Dill registers it's types into the pickle registry, so if you have some black box code that uses pickle and you can't really edit it, then just importing dill can magically make it work without monkeypatching the 3rd party code.

Here's dill pickling the whole interpreter session...

>>> # continuing from above
>>> dill.dump_session('foobar.pkl')
>>>
>>> ^D
dude@sakurai>$ python
Python 2.7.5 (default, Sep 30 2013, 20:15:49) 
[GCC 4.2.1 (Apple Inc. build 5566)] on darwin
Type "help", "copyright", "credits" or "license" for more information.
>>> import dill
>>> dill.load_session('foobar.pkl')
>>> c(b,3,2)
6

dill also has some good tools for helping you understand what is causing your pickling to fail when your code fails.

You also asked for where it's used to save interpreter state?

IPython can use dill to save the interpreter session to a file. https://nbtest.herokuapp.com/github/ipython/ipython/blob/master/examples/parallel/Using%20Dill.ipynb

klepto uses dill to support in-memory, to-disk, or to-database caching that avoids recomputation. https://github.com/uqfoundation/klepto/blob/master/tests/test_cache_info.py

mystic uses dill to save the checkpoints for large optimization jobs by saving the state of the optimizer as it's in progress. https://github.com/uqfoundation/mystic/blob/master/tests/test_solver_state.py

There are a couple other packages that use dill to save state of objects or sessions.



回答4:

You could grab the existing stack frame by throwing an exception and stepping back one frame along in the traceback. The problem is there is no way provided to resume execution in the middle (frame.f_lasti) of the code block.

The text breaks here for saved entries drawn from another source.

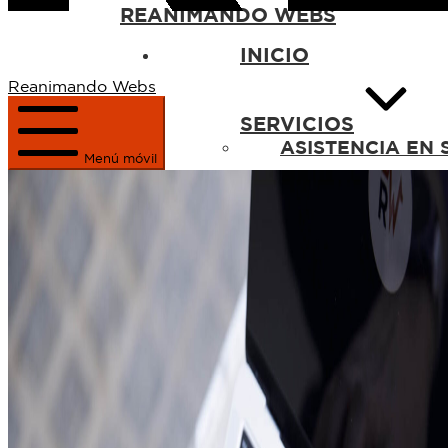
REANIMANDO WEBS
INICIO
Reanimando Webs
SERVICIOS
ASISTENCIA EN 
Menú móvil
Especializadas en Plesk 
MANTENIMIENT
Realizando un mantenimi
SEGURIDAD WE
Hacemos que tu web sea 
Auditorías
Implementacio
DISEÑO WEB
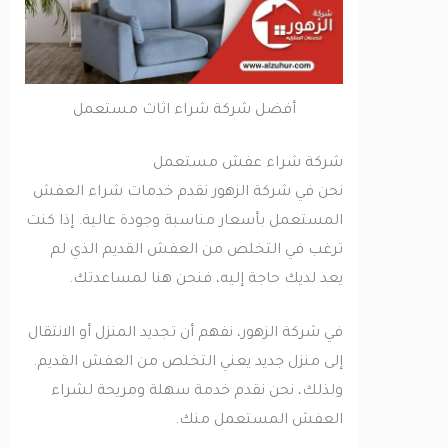
أفضل شركة شراء اثاث مستعمل
شركة شراء عفش مستعمل
نحن في شركة الزهور نقدم خدمات شراء العفش
المستعمل بأسعار مناسبة وجودة عالية. إذا كنت
ترغب في التخلص من العفش القديم الذي لم
يعد لديك حاجة إليه، فنحن هنا لمساعدتك.
في شركة الزهور، نفهم أن تجديد المنزل أو الانتقال
إلى منزل جديد يعني التخلص من العفش القديم.
ولذلك، نحن نقدم خدمة سهلة ومريحة لشراء
العفش المستعمل منك.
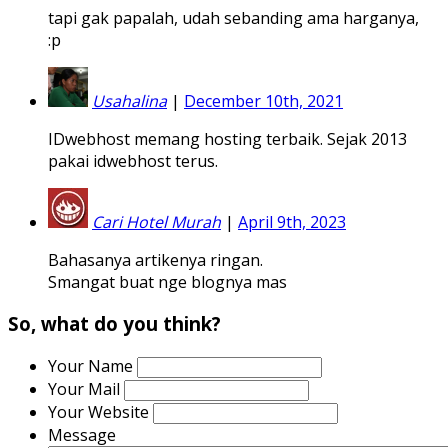
tapi gak papalah, udah sebanding ama harganya,
:p
Usahalina
|
December 10th, 2021
IDwebhost memang hosting terbaik. Sejak 2013
pakai idwebhost terus.
Cari Hotel Murah
|
April 9th, 2023
Bahasanya artikenya ringan.
Smangat buat nge blognya mas
So, what do you think?
Your Name
Your Mail
Your Website
Message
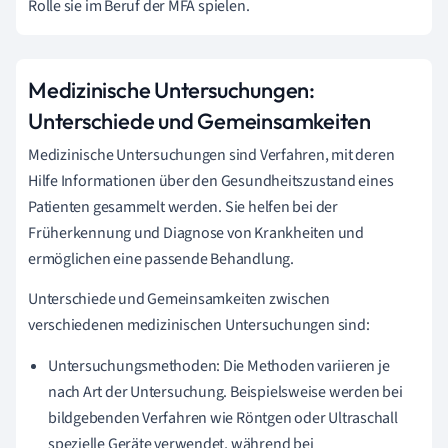
Rolle sie im Beruf der MFA spielen.
Medizinische Untersuchungen:
Unterschiede und Gemeinsamkeiten
Medizinische Untersuchungen sind Verfahren, mit deren
Hilfe Informationen über den Gesundheitszustand eines
Patienten gesammelt werden. Sie helfen bei der
Früherkennung und Diagnose von Krankheiten und
ermöglichen eine passende Behandlung.
Unterschiede und Gemeinsamkeiten zwischen
verschiedenen medizinischen Untersuchungen sind:
Untersuchungsmethoden: Die Methoden variieren je
nach Art der Untersuchung. Beispielsweise werden bei
bildgebenden Verfahren wie Röntgen oder Ultraschall
spezielle Geräte verwendet, während bei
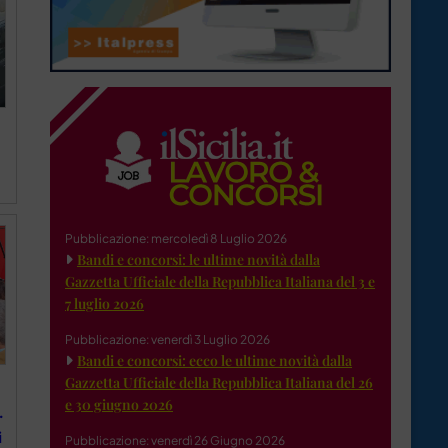
Pubblicazione: mercoledì 8 Luglio 2026
Bandi e concorsi: le ultime novità dalla
Gazzetta Ufficiale della Repubblica Italiana del 3 e
7 luglio 2026
Pubblicazione: venerdì 3 Luglio 2026
Bandi e concorsi: ecco le ultime novità dalla
Gazzetta Ufficiale della Repubblica Italiana del 26
e 30 giugno 2026
.
i
Pubblicazione: venerdì 26 Giugno 2026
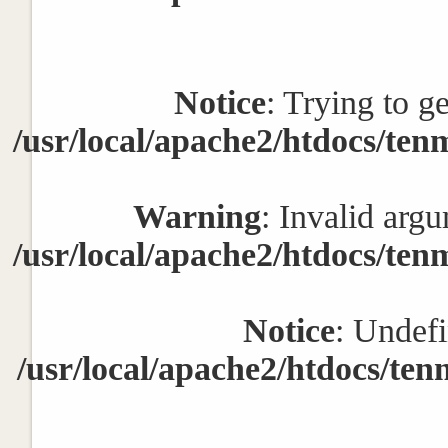
Notice
: Trying to g
/usr/local/apache2/htdocs/ten
Warning
: Invalid argu
/usr/local/apache2/htdocs/ten
Notice
: Undefi
/usr/local/apache2/htdocs/ten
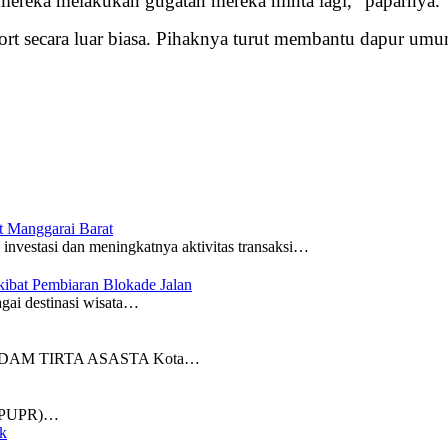
 mereka melakukan gugatan mereka minta lagi,” paparnya.
rt secara luar biasa. Pihaknya turut membantu dapur umu
 Manggarai Barat
asi dan meningkatnya aktivitas transaksi…
kibat Pembiaran Blokade Jalan
 destinasi wisata…
PDAM TIRTA ASASTA Kota…
(DPUPR)…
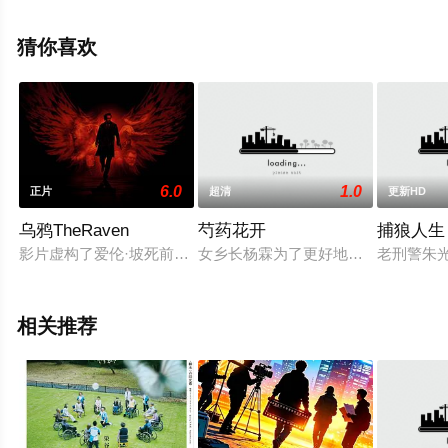
斯,Ben,Robertson,Martin,Grace,肖恩·布鲁斯南,丽赛特·安
东尼,蒂姆·迈克穆兰,吉姆·克拉克等演员精彩演绎的美国电
猜你喜欢
影，手机免费观看高清无删减完整版电影大全就上星空电
影网，更多剧情信息可移步至豆瓣电影、电视猫或剧情网
等平台了解。
6.0
1.0
正片
超清
更新HD
乌鸦TheRaven
芍药花开
捕狼人生
影片虚构了爱伦·坡死前“神秘”的5天里发生的事情。
女乡长杨霖为了更好地贯彻精准扶贫
老刑警朱
相关推荐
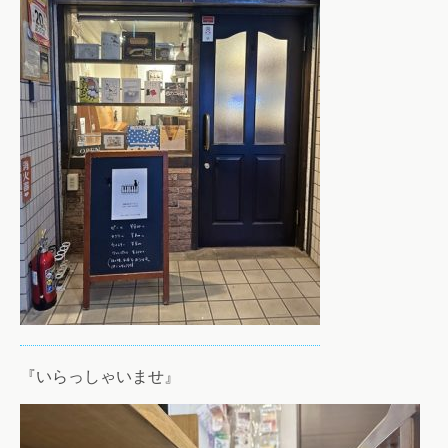
『いらっしゃいませ』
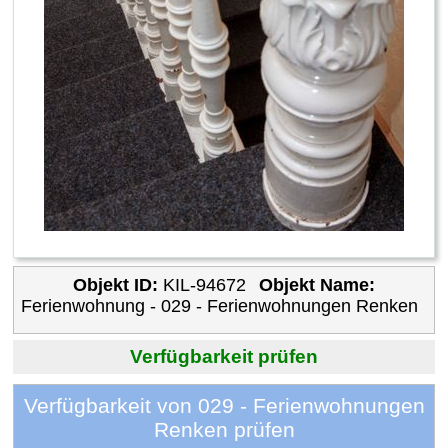
Objekt ID:
KIL-94672
Objekt Name:
Ferienwohnung - 029 - Ferienwohnungen Renken
Verfügbarkeit prüfen
Verfügbarkeit von 029 - Ferienwohnungen
Renken prüfen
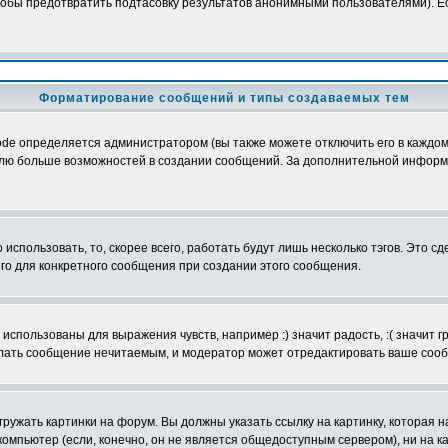
обы предотвратить подтасовку результатов анонимными пользователями). Если
Форматирование сообщений и типы создаваемых тем
e определяется администратором (вы также можете отключить его в каждом 
ователю больше возможностей в создании сообщений. За дополнительной инфо
использовать, то, скорее всего, работать будут лишь несколько тэгов. Это с
его для конкретного сообщения при создании этого сообщения.
использованы для выражения чувств, например :) значит радость, :( значит 
делать сообщение нечитаемым, и модератор может отредактировать ваше сооб
ружать картинки на форум. Вы должны указать ссылку на картинку, которая н
вой компьютер (если, конечно, он не является общедоступным сервером), ни на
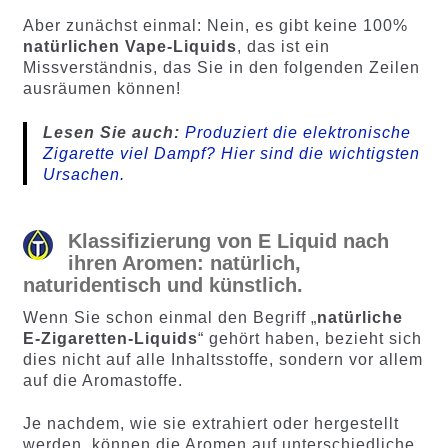
Aber zunächst einmal: Nein, es gibt keine 100%
natürlichen Vape-Liquids
, das ist ein
Missverständnis, das Sie in den folgenden Zeilen
ausräumen können!
Lesen Sie auch:
Produziert die elektronische
Zigarette viel Dampf? Hier sind die wichtigsten
Ursachen.
Klassifizierung von E Liquid nach
ihren Aromen: natürlich,
naturidentisch und künstlich.
Wenn Sie schon einmal den Begriff „
natürliche
E-Zigaretten-Liquids
“ gehört haben, bezieht sich
dies nicht auf alle Inhaltsstoffe, sondern vor allem
auf die Aromastoffe.
Je nachdem, wie sie extrahiert oder hergestellt
werden, können die Aromen auf unterschiedliche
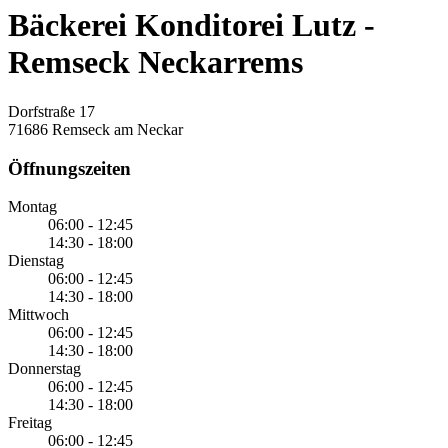
Bäckerei Konditorei Lutz -
Remseck Neckarrems
Dorfstraße 17
71686 Remseck am Neckar
Öffnungszeiten
Montag
06:00 - 12:45
14:30 - 18:00
Dienstag
06:00 - 12:45
14:30 - 18:00
Mittwoch
06:00 - 12:45
14:30 - 18:00
Donnerstag
06:00 - 12:45
14:30 - 18:00
Freitag
06:00 - 12:45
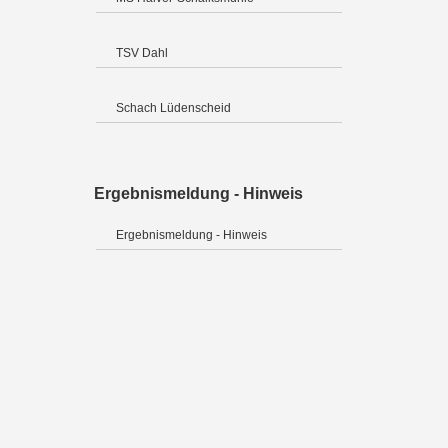
TSV Dahl
Schach Lüdenscheid
Ergebnismeldung - Hinweis
Ergebnismeldung - Hinweis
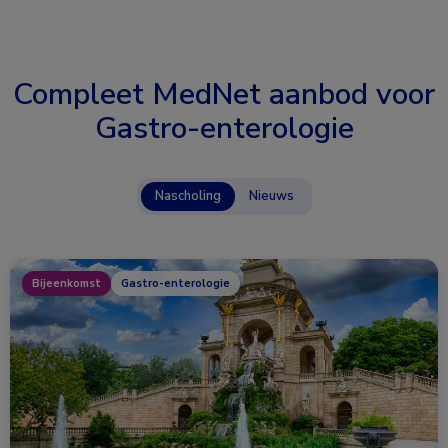
Compleet MedNet aanbod voor
Gastro-enterologie
Nascholing
Nieuws
Bijeenkomst
Gastro-enterologie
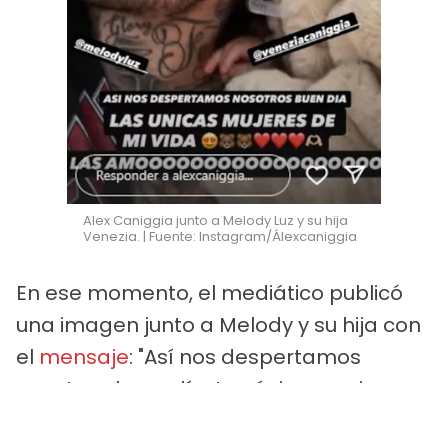
Alex Caniggia junto a Melody Luz y su hija
Venezia. | Fuente: Instagram/Álexcaniggia
En ese momento, el mediático publicó
una imagen junto a Melody y su hija con
el
mensaje
: "Así nos despertamos
nosotros, buen día. Las únicas mujeres
de mi vida, las amo".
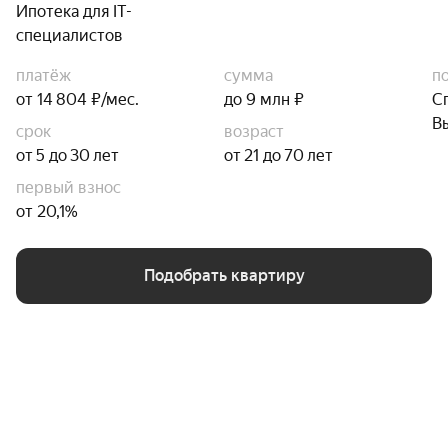
Ипотека для IT-
специалистов
платёж
сумма
п
от 14 804 ₽/мес.
до 9 млн ₽
С
В
срок
возраст
от 5 до 30 лет
от 21 до 70 лет
первый взнос
от 20,1%
Подобрать квартиру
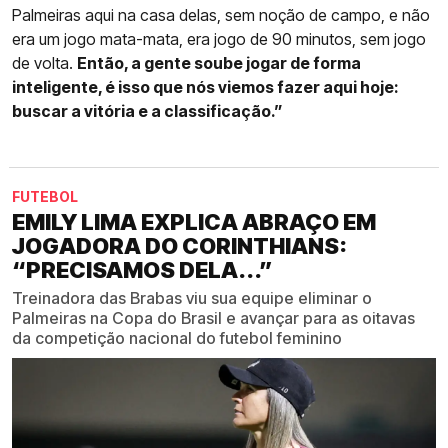
Palmeiras aqui na casa delas, sem noção de campo, e não
era um jogo mata-mata, era jogo de 90 minutos, sem jogo
de volta.
Então, a gente soube jogar de forma
inteligente, é isso que nós viemos fazer aqui hoje:
buscar a vitória e a classificação.”
FUTEBOL
EMILY LIMA EXPLICA ABRAÇO EM
JOGADORA DO CORINTHIANS:
“PRECISAMOS DELA...”
Treinadora das Brabas viu sua equipe eliminar o
Palmeiras na Copa do Brasil e avançar para as oitavas
da competição nacional do futebol feminino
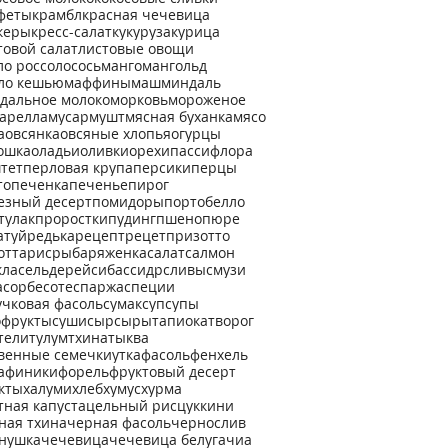
феты
крамбл
красная чечевица
керы
кресс-салат
кукуруза
курица
товой салат
листовые овощи
ло россо
лосось
манго
мангольд
ло кешью
маффины
маш
миндаль
дальное молоко
морковь
мороженое
арелла
мусар
мушт
мясная буханка
мясо
а
овсянка
овсяные хлопья
огурцы
ошка
оладьи
оливки
орехи
пассифлора
тет
перловая крупа
персики
перцы
то
печенка
печенье
пирог
езный десерт
помидоры
портобелло
тулак
проростки
пудинг
пшено
пюре
атуй
редька
рецепт
рецетп
ризотто
отта
рис
рыба
ряженка
салат
салмон
кла
сельдерей
сибас
сидр
сливы
смузи
а
сорбе
соте
спаржа
специи
учковая фасоль
сумак
суп
супы
офрукты
суши
сыр
сыры
тапиока
творог
тели
тулум
тхина
тыква
венные семечки
утка
фасоль
фенхель
а
финики
форель
фруктовый десерт
кты
халуми
хлеб
хумус
хурма
тная капуста
цельный рис
цуккини
ная тхина
черная фасоль
чернослив
нушка
чечевица
чечевица белуга
чиа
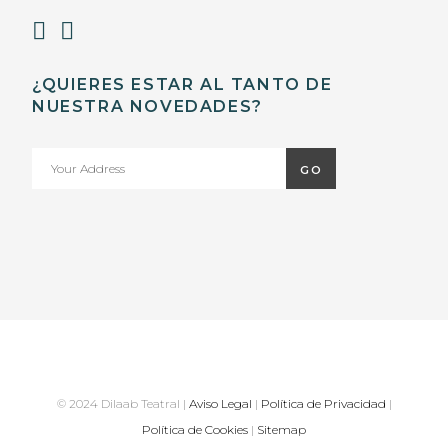
¿QUIERES ESTAR AL TANTO DE
NUESTRA NOVEDADES?
© 2024 Dilaab Teatral |
Aviso Legal
|
Política de Privacidad
|
Política de Cookies
|
Sitemap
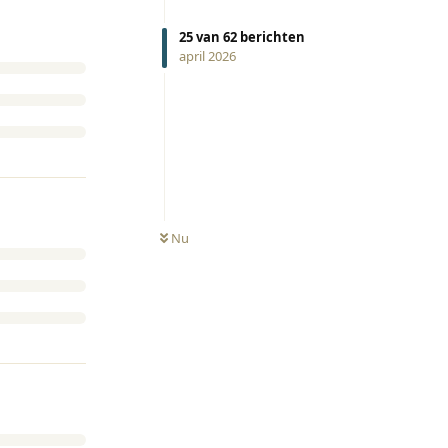
25
van
62
berichten
april 2026
Nu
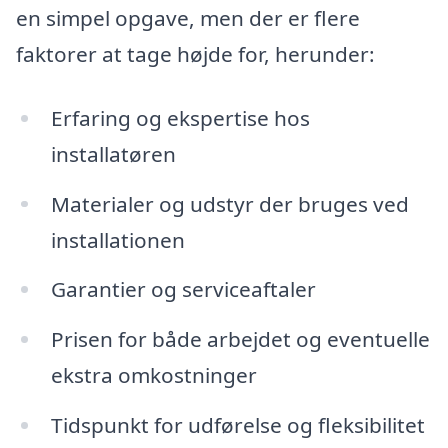
en simpel opgave, men der er flere
faktorer at tage højde for, herunder:
Erfaring og ekspertise hos
installatøren
Materialer og udstyr der bruges ved
installationen
Garantier og serviceaftaler
Prisen for både arbejdet og eventuelle
ekstra omkostninger
Tidspunkt for udførelse og fleksibilitet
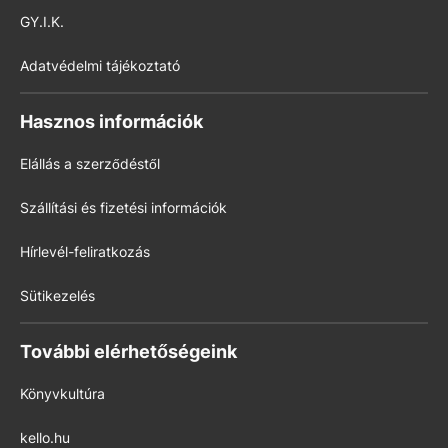
GY.I.K.
Adatvédelmi tájékoztató
Hasznos információk
Elállás a szerződéstől
Szállítási és fizetési információk
Hírlevél-feliratkozás
Sütikezelés
További elérhetőségeink
Könyvkultúra
kello.hu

“Resumable exceptions” are a really interesting language idea, although it's tricky to think of a reasonable way they could interact with Python's existing ‘try/finally’ and ‘with’ blocks.

For the moment, the normal way of doing this is simply to use threads to run your workflow in a separate context to its controller. (Or coroutines/greenlets if you don't mind compiling them in).



回答5:

With standard CPython this is complicated by the mixture of C and Python data in the stack. Rebuilding the call stack would require the C stack to be reconstructed at the same time. This really puts it in the too hard basket as it could potentially tightly couple the implementation to specific versions of CPython.

Stackless Python allows tasklets to be pickled, which gives most of the capability required out of the box.



回答6:

I have the same type of problem to solve. I wonder what the original poster decided to do.

stackless claims it can pickle tasklets as long as there's no associated 'encumbered' C stack (encumbered is my choice of phrasing).

I'll probably use eventlet and figure out some way of pickling 'state', I really don't want to write an explicit state machine though..



回答7:

How about using joblib?

I'm not quite sure this is what you want but it seems to fit the idea of having a workflow of which stages can be persisted. Joblib's use case seems to be to avoid recomputation, I'm not sure if this is what you are trying to do here or something more complicated?